§ Fragmento del texto
::::
¿Vas a lanzar una startup y buscas ayuda?

Analiza si te interesa entrar en una aceleradora, cómo escogerla y lo que te van a pedir para entrar en ellas

Young girl dressed in a red rocket suit on blacktop
Andrew RichGetty Images

Si no tienes experiencia como fundador de una startup es clave buscar apoyo externo. Esa ayuda puede venir de mentores independientes o de espacios de incubación y aceleración en los que te van a pedir algo a cambio por el apoyo recibido. Luego, ¿te interesa una incubadora o aceleradora? Depende de lo que te ofrezca la aceleradora en cuestión, porque no todas ofrecen los mismo. “No se puede meter en el mismo saco a todas las aceleradoras y no todas las aceleradoras son buenas para todos los proyectos. Por ejemplo, para determinados tipos de proyectos de investigación o de un sector muy concreto, una aceleradora corporativa aporta un valor enorme a los emprendedores que no tienen experiencia, porque les da acceso al mercado y a especialistas del sector. No es tanto la inversión como el apoyo en el vertical en el que estás. Y luego, en las aceleradoras más genéricas, conviene ver que realmente te aportan un valor, por los mentores que tienen, por el apoyo para conseguir financiación… aunque creo que hoy en día si un emprendedor tiene un buen proyecto no tiene dificultad para atraer inversión”, comenta Álvaro Cuesta, fundador de Sonar Ventures y CEO de Foodinthebox.

También para Jesús Monleón, cofundador de SeedRocket, lo más importante son los mentores. “Cualquier persona que haya hecho ya el camino de montar una startup y te explique o te de consejos del camino te ayudará a ir más rápido, pero no en todas las aceleradoras te ponen gente con experiencia. Yo soy partidario de que se explique ese viaje, porque te vas a ahorrar tiempo. Pero puede ser entrando en una aceleradora, a través de uno de tus inversores o de cualquier persona que quiera ofrecerte esa experiencia”, comenta Jesús Monleón.

Cómo escoger la tuya

“Lo primero es valorar el momento en el que estás. No es lo mismo lo que te ofrece una aceleradora que una incubadora. Hay incubadoras que acogen proyectos muy iniciales, con sólo un Power Point. En esta fase deben aportar muchos recursos, no sólo consejos expertos, sino también desarrolladores, marketing, espacio… Una aceleradora, en cambio, coge un proyecto que está ya en el mercado y le ayuda a acelerar, a desarrollar su negocio”, explica Quino Fernández, director de Conector.
::::
§ Extractos de datos

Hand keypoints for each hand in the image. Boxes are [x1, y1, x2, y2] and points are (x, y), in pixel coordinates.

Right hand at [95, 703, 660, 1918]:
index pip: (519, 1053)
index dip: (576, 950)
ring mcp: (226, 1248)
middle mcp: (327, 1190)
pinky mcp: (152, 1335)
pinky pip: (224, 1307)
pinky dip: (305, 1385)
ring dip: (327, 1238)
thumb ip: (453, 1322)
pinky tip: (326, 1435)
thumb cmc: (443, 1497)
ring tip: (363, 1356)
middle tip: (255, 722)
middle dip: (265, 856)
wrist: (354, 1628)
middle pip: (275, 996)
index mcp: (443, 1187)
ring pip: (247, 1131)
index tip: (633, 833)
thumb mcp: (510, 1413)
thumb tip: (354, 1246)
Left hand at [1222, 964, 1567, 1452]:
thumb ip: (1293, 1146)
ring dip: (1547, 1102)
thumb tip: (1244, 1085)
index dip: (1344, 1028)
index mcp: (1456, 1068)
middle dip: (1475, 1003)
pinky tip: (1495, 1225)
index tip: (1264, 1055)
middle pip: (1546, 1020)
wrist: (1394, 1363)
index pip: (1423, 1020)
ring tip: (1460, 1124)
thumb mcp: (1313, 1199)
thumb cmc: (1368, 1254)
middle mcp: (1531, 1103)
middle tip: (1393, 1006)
::::
§ Lo que se pide
Continúa el artículo sobre incubadoras y aceleradoras de startups a partir de su última oración.

§ Respuesta del ejercicio
Hay algunas, las menos, que ofrecen todos los servicios: incubación, aceleración, venture building… En España el ejemplo paradigmático es Demium, la única que ha sido capaz de crear un ecosistema tan complejo en nuestro país. Tal y como explica Quino Fernández, “donde hay más mezcla hay más riqueza y la riqueza ayuda. Otra cosa es lo difícil que es crear ese ecosistema. Porque una aceleradora es como más organizado. Una empresa que hace todo tipo de actividad no tiene esa metodología y lo que hace es adaptarse a cada startup, que está bien, pero es más complejo”.

Javier Megías, director del Startup Program de la Fundación de la Innovación Bankinter, por su parte, recomienda “hacer una due diligence de los propios inversores y las participadas. Todas las aceleradoras suelen tener sus empresas en su página web, habla con los fundadores y pregúntales qué tal la experiencia. Así te puedes hacer una idea de si es para tu tipo de proyecto o no. Al final no es sólo lo que te ofrece la propia aceleradora en sí, sino también lo que aprendes y colaboras con la gente que está a tu alrededor. Si hay startups en momentos similares, puedes compartir muchísimo”, explica Javier Megías.

¿Qué van a mirar para acogerte?

“Si tuviese que decir tres cosas que a mí me parecerían fundamentales serían: la primera, tienes que ser un emprendedor full time, tienes que tener la posibilidad y el tiempo para emprender total y absoluto. Luego es verdad que la actitud es gran parte del éxito de estos emprendedores. Por lo tanto, cuando quieren aplicar a un programa de este tipo tienen que demostrar una actitud total y absoluta. Básicamente, porque la actitud no es otra cosa que el efecto multiplicador de nuestras habilidades, como decía Stephen Covey. Por último, es importante que el emprendedor demuestre, aparte de tener el tiempo, el full time para hacer el proyecto y la actitud necesaria, capacidad de gestión emocional. Lo que es la resiliencia. Que cuente a la incubadora o a los expertos en cuestión, su pasado como emprendedor, o bien que lo enfoque como que es capaz de levantarse ante los golpes. Esa capacidad de gestión emocional va a hacer que los players, los agentes del emprendimiento confiemos en el emprendedor”, explica Jaime Guillot, managing director de la oficina de Demium en Valencia.